- **Exercise brief**: Please write out every line of the records below exactly as it appears, leaving the pictures out of your answer.

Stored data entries
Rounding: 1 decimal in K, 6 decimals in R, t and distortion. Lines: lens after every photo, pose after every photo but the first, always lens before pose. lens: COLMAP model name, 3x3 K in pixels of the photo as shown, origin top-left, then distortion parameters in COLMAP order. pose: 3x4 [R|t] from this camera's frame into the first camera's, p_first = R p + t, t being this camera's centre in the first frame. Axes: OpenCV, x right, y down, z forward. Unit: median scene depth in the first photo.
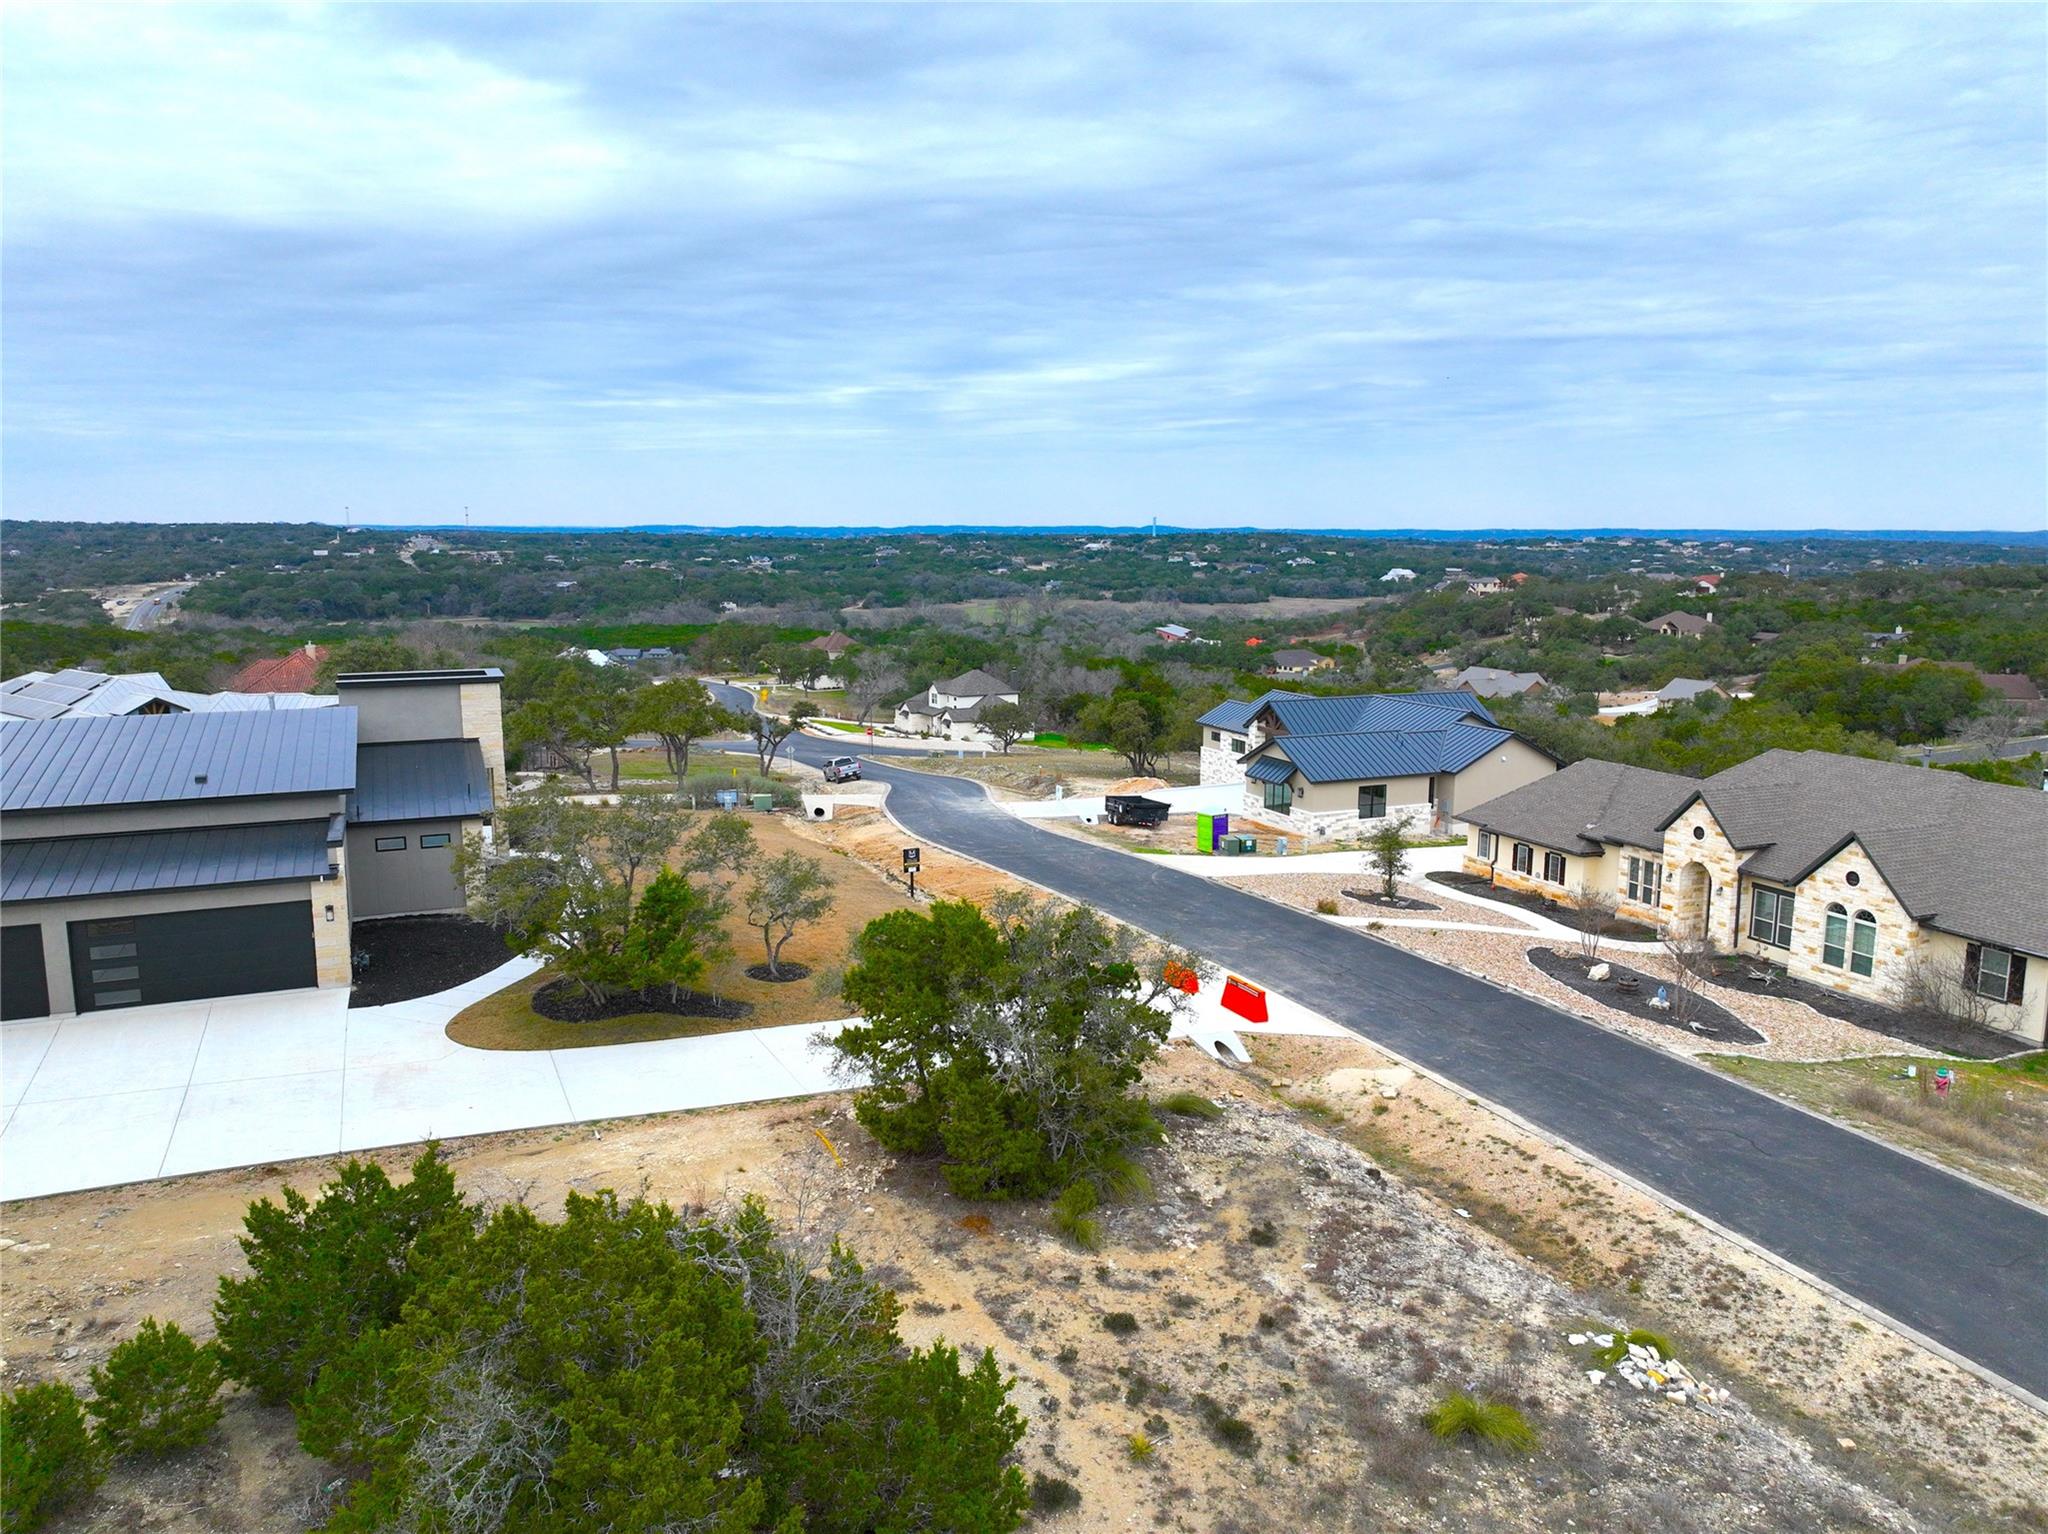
lens RADIAL K [[1441.5, 0, 1025.2], [0, 1441.5, 760.4], [0, 0, 1]] dist [-0.005793, 0.023460]
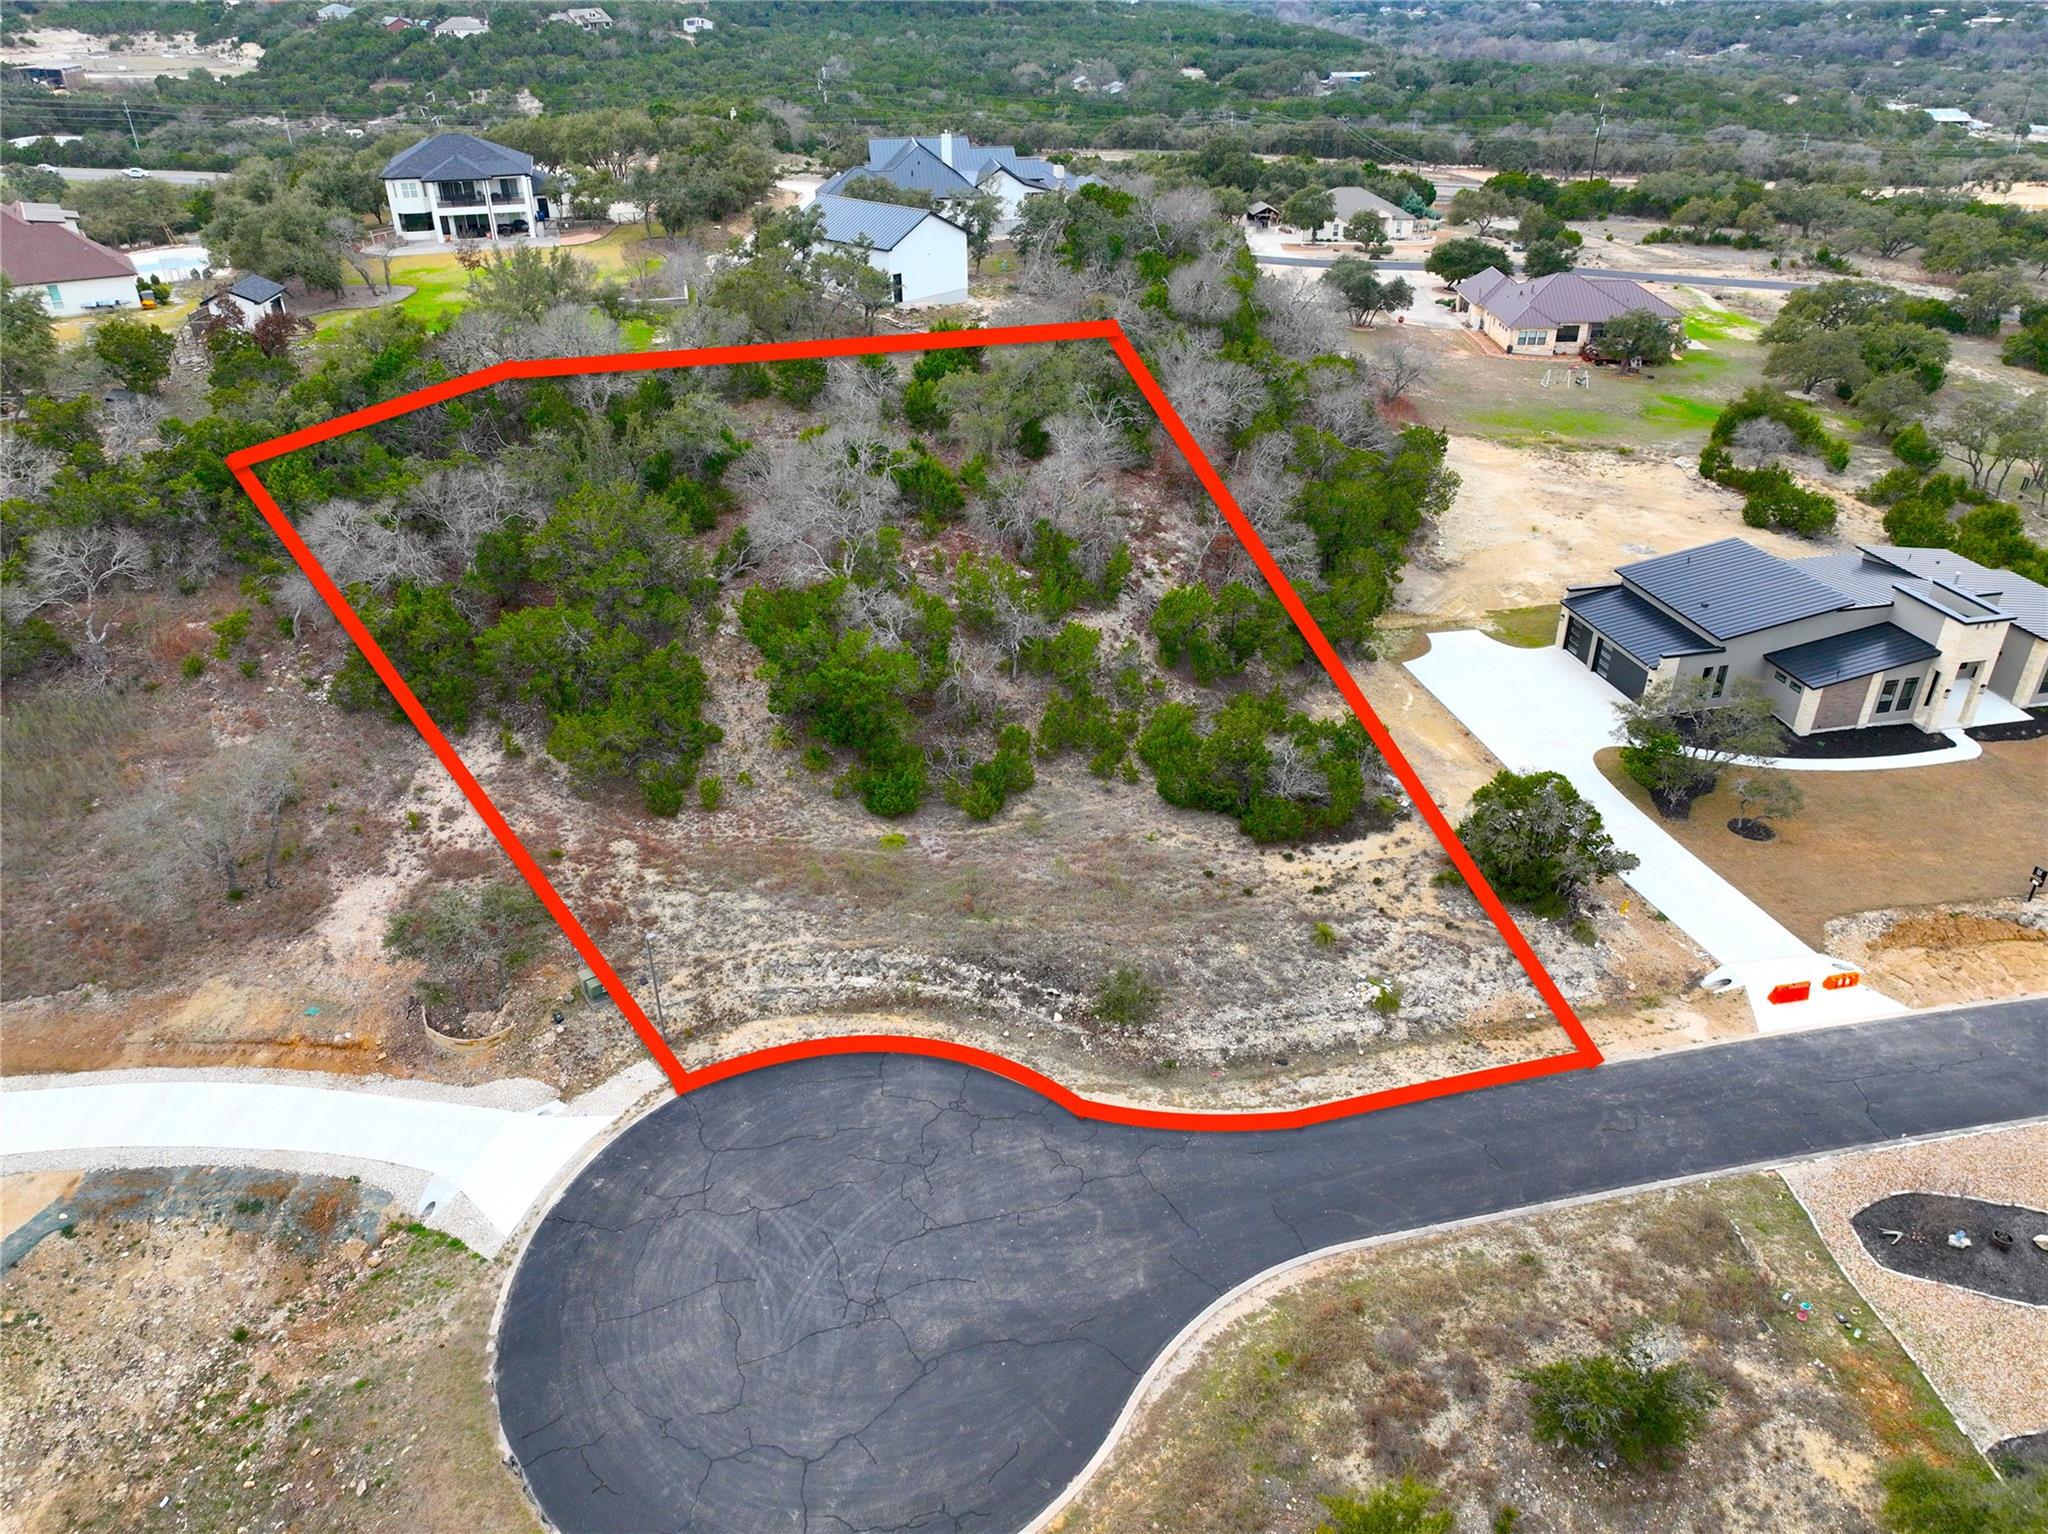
lens RADIAL K [[1441.5, 0, 1020.8], [0, 1441.5, 769.7], [0, 0, 1]] dist [-0.005793, 0.023460]
pose [[-0.186019, 0.490712, -0.851234, 1.555835], [-0.149746, 0.842075, 0.518156, -0.741443], [0.971068, 0.223856, -0.083159, 0.263468]]
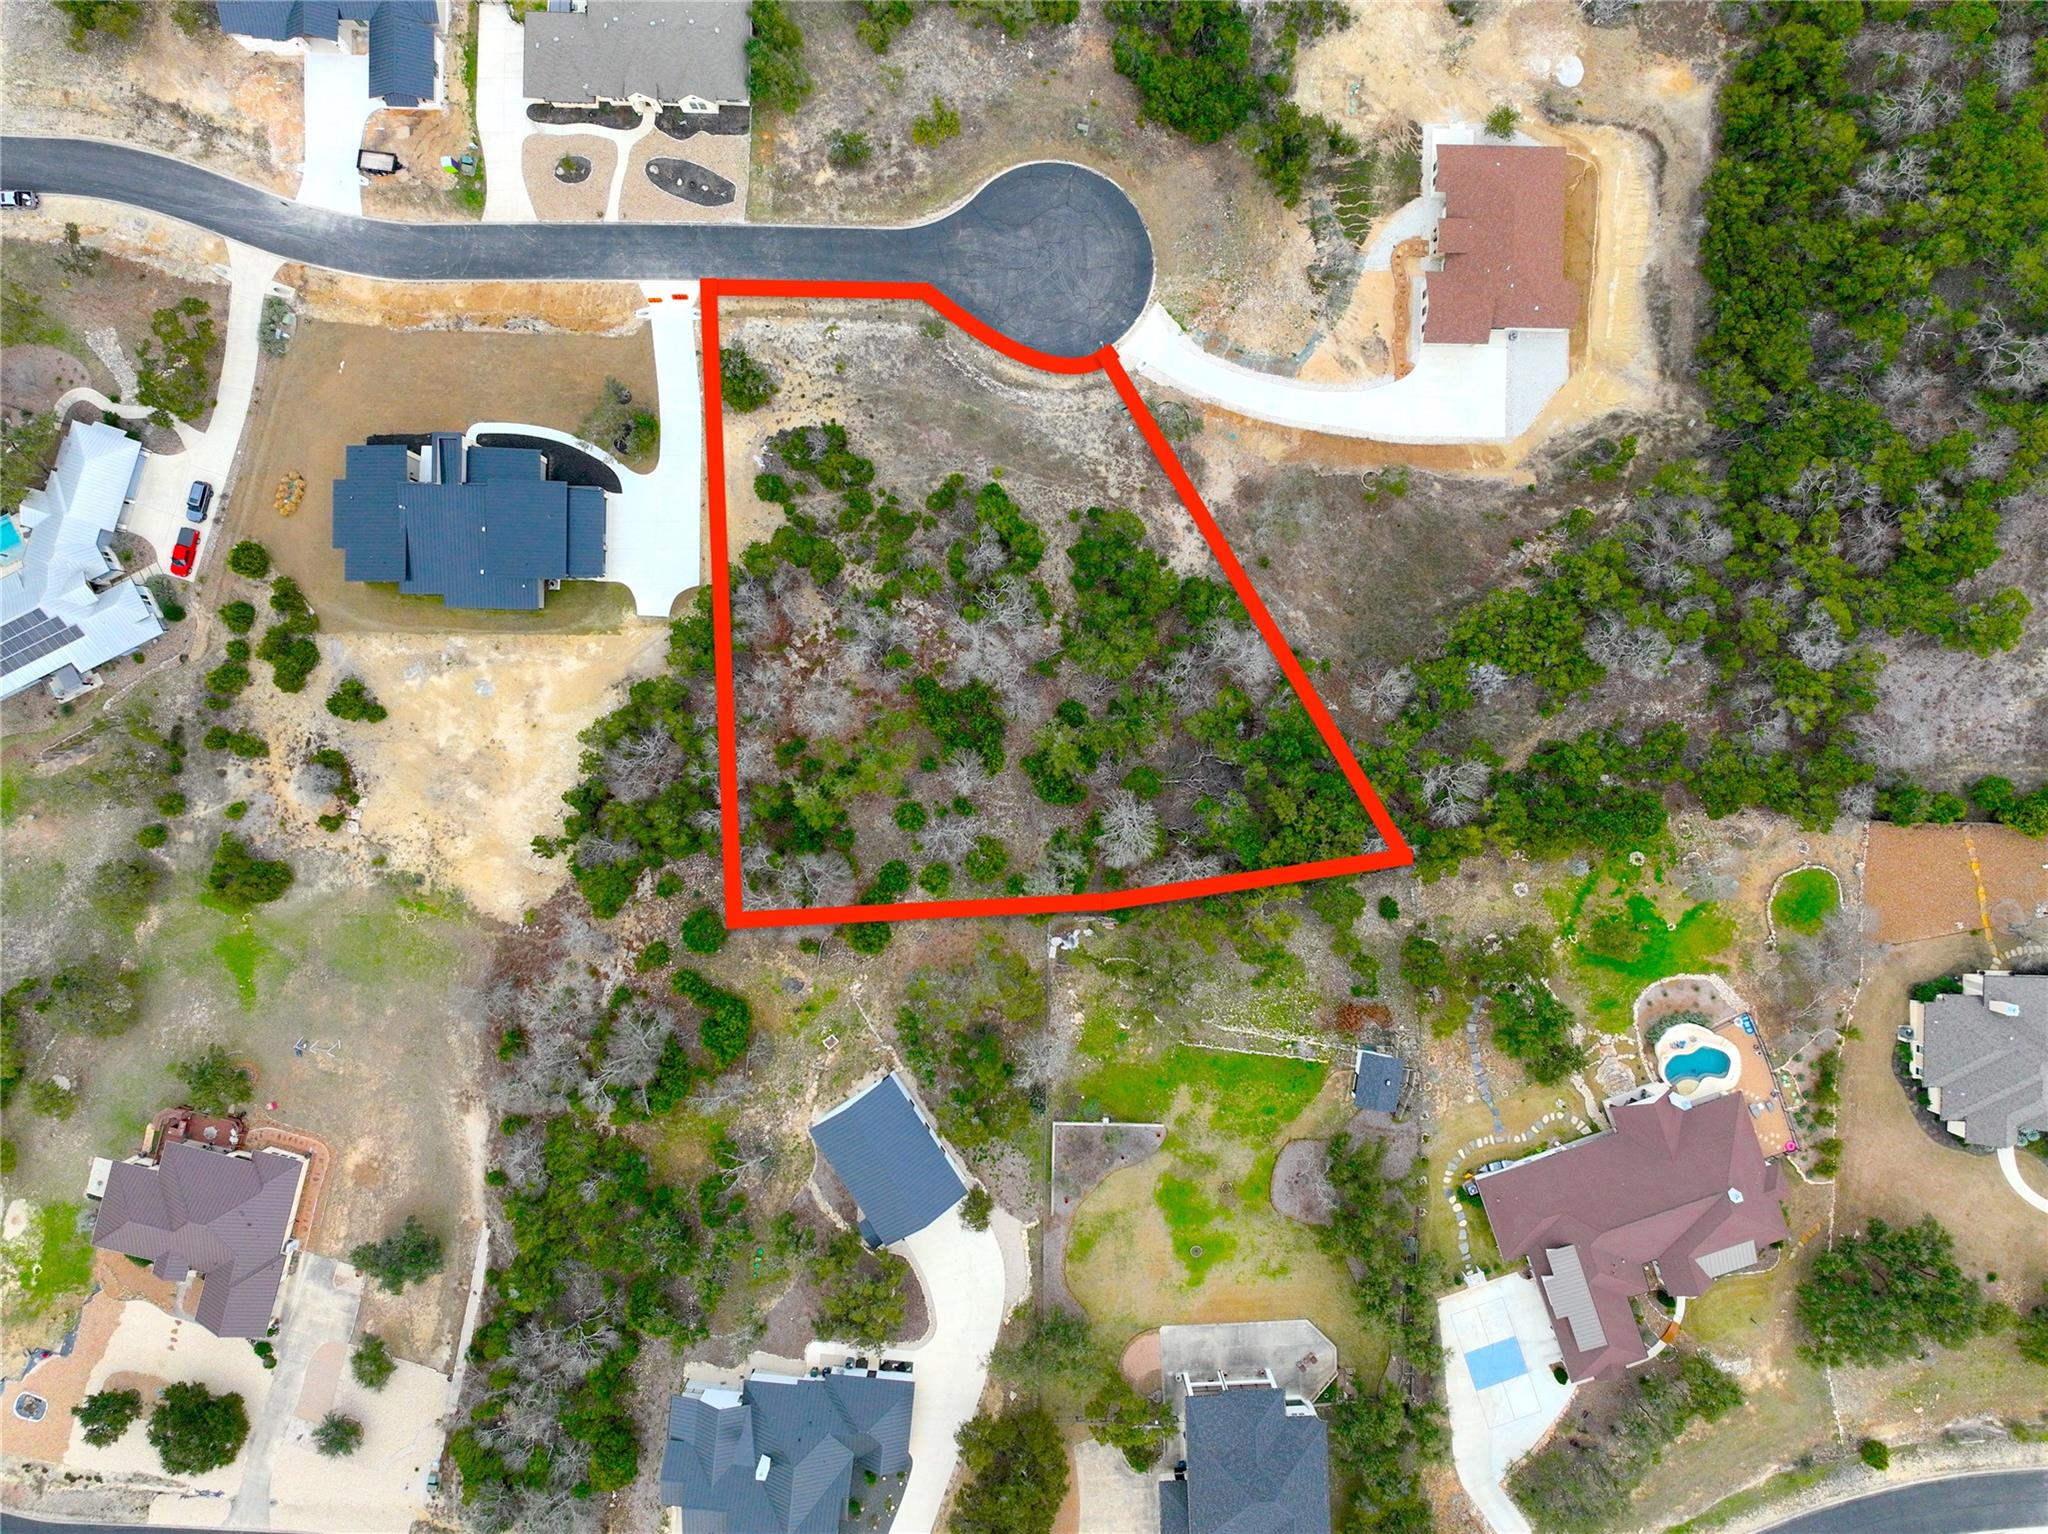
lens RADIAL K [[1441.5, 0, 1021.4], [0, 1441.5, 762.5], [0, 0, 1]] dist [-0.005793, 0.023460]
pose [[0.409568, -0.912072, -0.019444, -0.588302], [0.147350, 0.045104, 0.988056, -3.751387], [-0.900301, -0.407541, 0.152867, -1.063999]]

- **Task solution**:
Rounding: 1 decimal in K, 6 decimals in R, t and distortion. Lines: lens after every photo, pose after every photo but the first, always lens before pose. lens: COLMAP model name, 3x3 K in pixels of the photo as shown, origin top-left, then distortion parameters in COLMAP order. pose: 3x4 [R|t] from this camera's frame into the first camera's, p_first = R p + t, t being this camera's centre in the first frame. Axes: OpenCV, x right, y down, z forward. Unit: median scene depth in the first photo.
lens RADIAL K [[1441.5, 0, 1025.2], [0, 1441.5, 760.4], [0, 0, 1]] dist [-0.005793, 0.023460]
lens RADIAL K [[1441.5, 0, 1020.8], [0, 1441.5, 769.7], [0, 0, 1]] dist [-0.005793, 0.023460]
pose [[-0.186019, 0.490712, -0.851234, 1.555835], [-0.149746, 0.842075, 0.518156, -0.741443], [0.971068, 0.223856, -0.083159, 0.263468]]
lens RADIAL K [[1441.5, 0, 1021.4], [0, 1441.5, 762.5], [0, 0, 1]] dist [-0.005793, 0.023460]
pose [[0.409568, -0.912072, -0.019444, -0.588302], [0.147350, 0.045104, 0.988056, -3.751387], [-0.900301, -0.407541, 0.152867, -1.063999]]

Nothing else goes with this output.